Thinking about this and Dr. Koptiuch’s suggestion that we consider a photographic essay for one of our projects led me to come up with the product you see before you: a photographic study of South Phoenix done by riding every public bus route in the area south of I-17 and west of I-10.  This extends beyond the borders of South Phoenix used in the class (a few routes touch the northeastern part of Laveen, and this is north of the Salt River), but the nature of the routes and considerations made these borders seem more appropriate for this study.
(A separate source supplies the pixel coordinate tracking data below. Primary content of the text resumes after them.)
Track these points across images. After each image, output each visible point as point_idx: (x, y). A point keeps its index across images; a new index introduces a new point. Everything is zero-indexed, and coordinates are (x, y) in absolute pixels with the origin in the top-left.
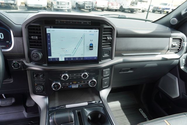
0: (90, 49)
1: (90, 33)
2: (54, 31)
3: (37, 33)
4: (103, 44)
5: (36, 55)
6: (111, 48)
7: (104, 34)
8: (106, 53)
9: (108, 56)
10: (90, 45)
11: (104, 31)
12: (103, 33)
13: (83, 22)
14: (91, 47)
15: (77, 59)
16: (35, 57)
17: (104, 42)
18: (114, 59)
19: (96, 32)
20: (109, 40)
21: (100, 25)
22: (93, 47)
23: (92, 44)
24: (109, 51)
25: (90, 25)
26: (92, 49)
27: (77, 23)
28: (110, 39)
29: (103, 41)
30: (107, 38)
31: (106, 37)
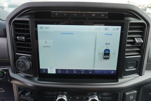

Unlike Vergara, I took to riding the bus not “searching for something ‘different’,” or to “discover” South Phoenix in the way that his critics charged him with doing in LA.  I have been quite struck by how much my classmates this semester view on South Phoenix as a place apart, how much they accentuate what is (to them) unusual about this place when, in fact, much of the landscape, many of the people, and what transpires here is so mundane as to be banal.  If anything, neither South Phoenix nor mass transit are quite so alien, exotic, or dangerous spaces as most suburbanites imagine.

Although there are significant differences between riding mass transit and commuting by car, they are strikingly alike in one respect: boredom dominates the ride.  This is why so many seek a diversion by listening to the radio or squawk on mobile phones are popular pastimes.  Bus riders have the added option of reading, a widely-observed choice.  Bus riders do have infinitely greater opportunity for personal interactions with strangers, but most people keep to themselves.  As for conversation, however, buses are quiet most of the time.  The driver answering questions of those boarding, followed by mobile phone calls, and, most dramatically, groups who board together, disrupt the calm most often.  The occasional cacophony such parties bring is a welcome interruption of the otherwise uneventful ride, distracting one from thinking about how much longer this takes than driving a car does.  Among the groups observed during this project were a gregarious cluster of teenagers just out of school, three older Hispanic gentlemen animatedly gesticulating and sharing inside jokes in Spanish, and a couple of drunks mumbling amongst themselves after they stumbled on in the wee hours of the morning, Although the passengers usually keep their silence, the ride is sufficiently noisy. The grinding of the gears, the hissing of the brakes, and the ringing tone that signals a deboarding request dominate what one hears.